Personal and Professional Reputation
If you (as a scorned and easily offended individual) want to break a man - first you must ruin his PPR. It is comprised of two elements:
- Personal Reputation
- Professional Reputation
Either one of these things can be ruined by potential chumps like yourself without the man being broken. It's only once both elements of a PPR have been completely ruined that a man is broken beyond repair, which is what he deserves for having (different opinions/white skin/a penis)(circle where applicable).
This is how a man is seen by his friends, his loved ones, and his family. A ruined Personal Reputation leaves a man with no respect from the ones he loves, potentially exiled from his home and his friends. However, a man with a ruined Personal Reputation can still work his day job, and make an income for the ungrateful parasites he most likely lives with. He can even use the income generated by his still-existent Professional Reputation to start a new life, regain his Personal Reputation, and live happily with his PPR once again intact. This is why both elements of a PPR need to be ruined for a Job Lynch Mob to be successful. This is the softer side of a man's reputation.
This is how a man is seen by his peers, his colleagues, his employers and employees. Have you ever heard the phrase "You'll never work in this town again!"? Those are the words of a chump with the intent to ruin a man's Professional Reputation. A ruined Professional Reputation can have a man exiled from an entire industry, having to "go back to construction", or even worse, shilling manpurses from a fraudulent-adjacent leather goods startup. However, if a man still has sufficient Personal Reputation, he can recollect himself and build a new life in a new industry or city. This is also why both elements of a PPR need to be ruined for a Job Lynch Mob to be successful. This is the stronger side of a man's reputation.
So You Want To Ruin Someone's PPR: Job Lynch Mobs and You
So you title of this section. Well, you've come to the right place. We already know that for a Job Lynch Mob to be successful, both elements of a PPR need to be ruined. But how do we achieve this? Let us count the ways.
1. Reasons, Reasons, Reasons!
- Let's start with a hypothetical. Let's say your former co-host has slighted you by leaving - let's say - a wedding with your - let's say - ex-assistant of over 3 years ago. This is a reasonable and perfectly justifiable reason to attempt to assassinate their character and destroy their PPR. What you need now is several seemingly unrelated reasons for why they're a bad person. Implying they are monetarily untrustworthy behind the scenes is always a good bet. Make sure to hastily justify each of these reasons to yourself to make sure your argument is bulletproof by high school debate class standards.
2. Make A Video
- Rome wasn't culturally appropriated in a day, and you can't make a Job Lynch Mob with one person. If you want someone's PPR ruined, you're gonna need some backup. To that end, you're going to want to make a video - something that will rile up the kind of person willing to spread a hashtag about someone they may have only met in passing. Make sure to take only the most outrageous comments and screenshots out of context, and make sure to misrepresent any argument or image as being much, much worse than it actually is. If, for example, one of your most damning pieces of evidence is based on the words of an image board that literally anybody on earth (including you) could have written, make sure to posit that it was directly linked to the no doubt decent human being whose character you're attempting to assassinate.
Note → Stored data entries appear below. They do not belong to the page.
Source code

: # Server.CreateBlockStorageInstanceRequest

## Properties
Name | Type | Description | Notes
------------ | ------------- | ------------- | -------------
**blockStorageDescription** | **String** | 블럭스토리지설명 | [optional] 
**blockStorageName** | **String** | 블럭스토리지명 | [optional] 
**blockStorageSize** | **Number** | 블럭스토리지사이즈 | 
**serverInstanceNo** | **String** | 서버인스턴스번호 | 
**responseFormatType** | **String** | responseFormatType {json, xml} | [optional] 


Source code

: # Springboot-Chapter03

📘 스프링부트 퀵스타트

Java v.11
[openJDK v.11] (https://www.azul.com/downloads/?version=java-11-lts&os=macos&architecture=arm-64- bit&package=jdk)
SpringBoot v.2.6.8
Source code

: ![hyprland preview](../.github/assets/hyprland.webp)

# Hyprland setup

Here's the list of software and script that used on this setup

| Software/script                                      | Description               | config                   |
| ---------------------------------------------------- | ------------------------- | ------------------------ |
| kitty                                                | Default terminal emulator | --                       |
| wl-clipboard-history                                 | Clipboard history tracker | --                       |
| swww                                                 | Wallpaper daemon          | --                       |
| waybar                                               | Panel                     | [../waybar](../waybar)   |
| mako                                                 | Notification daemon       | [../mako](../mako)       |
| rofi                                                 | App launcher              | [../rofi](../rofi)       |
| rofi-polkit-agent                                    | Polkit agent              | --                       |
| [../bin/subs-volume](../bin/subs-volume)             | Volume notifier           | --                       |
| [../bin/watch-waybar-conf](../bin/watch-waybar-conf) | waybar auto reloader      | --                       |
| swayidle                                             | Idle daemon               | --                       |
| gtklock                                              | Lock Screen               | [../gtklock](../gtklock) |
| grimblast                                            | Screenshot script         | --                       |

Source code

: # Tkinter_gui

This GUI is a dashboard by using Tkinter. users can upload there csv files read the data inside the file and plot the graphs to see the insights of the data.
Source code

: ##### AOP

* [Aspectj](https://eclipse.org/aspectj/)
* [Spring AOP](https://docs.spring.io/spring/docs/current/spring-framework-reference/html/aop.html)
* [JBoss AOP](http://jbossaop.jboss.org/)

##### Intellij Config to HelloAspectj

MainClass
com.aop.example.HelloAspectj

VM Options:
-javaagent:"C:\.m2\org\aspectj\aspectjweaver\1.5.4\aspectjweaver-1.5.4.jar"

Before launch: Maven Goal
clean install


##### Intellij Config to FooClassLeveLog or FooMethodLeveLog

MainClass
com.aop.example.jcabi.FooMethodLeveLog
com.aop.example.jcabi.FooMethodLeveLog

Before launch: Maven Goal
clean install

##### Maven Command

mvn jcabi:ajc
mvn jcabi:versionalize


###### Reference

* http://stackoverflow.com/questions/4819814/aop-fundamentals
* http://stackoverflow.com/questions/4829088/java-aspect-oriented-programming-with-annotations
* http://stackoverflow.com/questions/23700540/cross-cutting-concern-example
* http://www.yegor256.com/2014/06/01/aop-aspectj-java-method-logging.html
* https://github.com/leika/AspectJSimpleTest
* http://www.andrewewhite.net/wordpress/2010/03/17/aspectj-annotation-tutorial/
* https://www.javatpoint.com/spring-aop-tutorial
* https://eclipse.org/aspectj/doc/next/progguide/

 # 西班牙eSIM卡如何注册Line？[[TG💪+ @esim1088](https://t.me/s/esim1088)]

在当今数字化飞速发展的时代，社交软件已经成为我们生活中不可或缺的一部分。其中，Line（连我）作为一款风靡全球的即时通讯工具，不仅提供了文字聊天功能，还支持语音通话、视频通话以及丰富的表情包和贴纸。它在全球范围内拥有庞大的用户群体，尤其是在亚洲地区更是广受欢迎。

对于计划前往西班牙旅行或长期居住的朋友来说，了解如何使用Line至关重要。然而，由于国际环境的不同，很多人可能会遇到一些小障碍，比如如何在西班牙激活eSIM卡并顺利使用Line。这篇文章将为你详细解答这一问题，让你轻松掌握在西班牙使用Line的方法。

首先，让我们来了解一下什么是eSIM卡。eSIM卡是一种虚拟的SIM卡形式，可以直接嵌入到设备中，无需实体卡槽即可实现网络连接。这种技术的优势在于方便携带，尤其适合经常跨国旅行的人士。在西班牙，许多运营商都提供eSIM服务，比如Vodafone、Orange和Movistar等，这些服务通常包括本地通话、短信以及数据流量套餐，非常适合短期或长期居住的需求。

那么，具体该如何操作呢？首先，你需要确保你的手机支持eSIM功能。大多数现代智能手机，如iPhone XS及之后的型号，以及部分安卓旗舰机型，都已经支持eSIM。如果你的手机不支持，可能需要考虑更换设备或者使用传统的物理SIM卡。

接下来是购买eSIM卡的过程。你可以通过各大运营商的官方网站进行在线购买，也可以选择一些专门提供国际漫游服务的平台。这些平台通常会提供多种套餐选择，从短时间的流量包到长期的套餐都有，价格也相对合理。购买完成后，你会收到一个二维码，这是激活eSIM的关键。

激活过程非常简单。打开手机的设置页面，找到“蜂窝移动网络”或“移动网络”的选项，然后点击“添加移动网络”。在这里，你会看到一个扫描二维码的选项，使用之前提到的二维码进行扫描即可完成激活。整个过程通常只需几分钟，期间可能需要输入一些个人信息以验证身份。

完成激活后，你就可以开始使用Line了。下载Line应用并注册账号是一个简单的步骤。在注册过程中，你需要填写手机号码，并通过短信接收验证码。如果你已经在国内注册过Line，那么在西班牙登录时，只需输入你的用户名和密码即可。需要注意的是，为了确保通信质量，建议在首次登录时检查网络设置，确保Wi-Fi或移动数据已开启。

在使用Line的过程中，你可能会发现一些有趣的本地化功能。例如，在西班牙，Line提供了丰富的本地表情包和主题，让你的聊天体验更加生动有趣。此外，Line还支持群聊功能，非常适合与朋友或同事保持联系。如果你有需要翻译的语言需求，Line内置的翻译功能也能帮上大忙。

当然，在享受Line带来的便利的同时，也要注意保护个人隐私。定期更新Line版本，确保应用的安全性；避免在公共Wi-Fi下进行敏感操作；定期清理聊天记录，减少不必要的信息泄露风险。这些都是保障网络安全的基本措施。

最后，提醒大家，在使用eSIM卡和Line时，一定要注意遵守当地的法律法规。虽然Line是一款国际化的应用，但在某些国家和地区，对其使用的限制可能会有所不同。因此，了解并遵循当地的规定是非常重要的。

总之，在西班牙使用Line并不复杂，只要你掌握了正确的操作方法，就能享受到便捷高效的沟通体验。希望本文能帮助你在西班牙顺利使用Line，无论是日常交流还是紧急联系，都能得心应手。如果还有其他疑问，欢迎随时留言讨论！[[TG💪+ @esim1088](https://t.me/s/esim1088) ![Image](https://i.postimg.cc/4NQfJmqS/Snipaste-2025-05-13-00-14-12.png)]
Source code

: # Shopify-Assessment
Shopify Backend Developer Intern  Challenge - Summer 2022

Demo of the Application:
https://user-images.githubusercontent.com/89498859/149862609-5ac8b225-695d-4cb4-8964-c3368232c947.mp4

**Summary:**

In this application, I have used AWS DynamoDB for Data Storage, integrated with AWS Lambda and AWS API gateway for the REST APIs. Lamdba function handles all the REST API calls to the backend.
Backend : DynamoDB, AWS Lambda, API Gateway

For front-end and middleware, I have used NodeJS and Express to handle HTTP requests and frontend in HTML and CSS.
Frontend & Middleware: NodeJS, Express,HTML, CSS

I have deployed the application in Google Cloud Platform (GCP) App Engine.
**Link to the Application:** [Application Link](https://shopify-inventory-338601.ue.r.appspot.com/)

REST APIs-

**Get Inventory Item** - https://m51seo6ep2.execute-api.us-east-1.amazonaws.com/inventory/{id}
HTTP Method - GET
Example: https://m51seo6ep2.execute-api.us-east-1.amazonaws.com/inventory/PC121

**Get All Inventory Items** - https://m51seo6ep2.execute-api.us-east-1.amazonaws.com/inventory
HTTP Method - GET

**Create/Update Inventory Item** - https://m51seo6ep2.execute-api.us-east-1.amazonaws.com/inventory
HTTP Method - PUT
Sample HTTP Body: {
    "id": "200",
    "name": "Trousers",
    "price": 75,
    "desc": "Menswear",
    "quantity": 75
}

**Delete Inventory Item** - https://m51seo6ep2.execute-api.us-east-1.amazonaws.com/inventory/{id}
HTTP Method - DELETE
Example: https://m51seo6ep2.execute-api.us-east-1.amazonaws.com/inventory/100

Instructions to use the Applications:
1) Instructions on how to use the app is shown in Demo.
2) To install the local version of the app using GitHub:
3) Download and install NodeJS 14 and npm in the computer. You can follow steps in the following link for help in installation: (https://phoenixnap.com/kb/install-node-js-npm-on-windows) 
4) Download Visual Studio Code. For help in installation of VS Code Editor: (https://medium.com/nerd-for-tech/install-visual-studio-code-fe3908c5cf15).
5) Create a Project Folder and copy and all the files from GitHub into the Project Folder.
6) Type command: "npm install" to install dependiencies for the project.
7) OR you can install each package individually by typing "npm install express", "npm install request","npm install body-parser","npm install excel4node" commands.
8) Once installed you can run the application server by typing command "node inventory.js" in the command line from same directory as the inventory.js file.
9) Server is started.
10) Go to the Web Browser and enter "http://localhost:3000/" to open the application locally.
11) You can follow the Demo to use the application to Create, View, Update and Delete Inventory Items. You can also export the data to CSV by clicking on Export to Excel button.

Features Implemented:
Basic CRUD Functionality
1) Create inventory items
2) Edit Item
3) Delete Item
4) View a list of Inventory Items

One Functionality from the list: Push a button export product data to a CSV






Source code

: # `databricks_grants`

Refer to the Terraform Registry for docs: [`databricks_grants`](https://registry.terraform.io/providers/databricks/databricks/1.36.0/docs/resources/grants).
3. When In Doubt, "Rape Apologist" Comes Out
- There's nothing more deplorable to socially conscious, like-minded, gender neutral, forward thinking optimists than the existence of rapists and those who are apologetic toward them. Many SCLMGNFTO would gladly remove their genitalia as a pre-emptive apology and proof that they aren't rapists, so implying that your target is accepting of wanton sexual abuse toward women (because fuck men) is an absolute must. Once again, make sure to frame things in the most disingenuous way you possibly can, as Lying and Implying are your pistol and nightstick.
4. Share, Share, Share!
- When your Huffington Post-style hit piece fails to connect with the intended audience, make sure to share it with all the Los Angeles Social Justice Warriors you've met and secretly loathe (while simultaneously trying to impress). Make sure that this is done through your personal social media profile, as it will damage the soft and gooey Personal Reputation much easier than if it were shared through the Professional side. With this, you can break the armour of the Professional Reputation from inside, and your character assassination is complete.
The only thing left for you to do is hope that all the real people that got you to where you are today aren't actual reasonable and critical thinking human beings, and that they accept what you say at face value. You must also hope that the LA SJWs don't just immediately move on to the very next thing that outrages their incredibly delicate sensibilities and forget about your crusade against a man who allegedly hooked up with the girl you're stalking and attempting to involve in the weird polyamorous harem you're poorly attempting to create. The last thing for you to do is kill yourself because you're a selfish, loathsome, creepy manchild whose passing would only benefit the human race.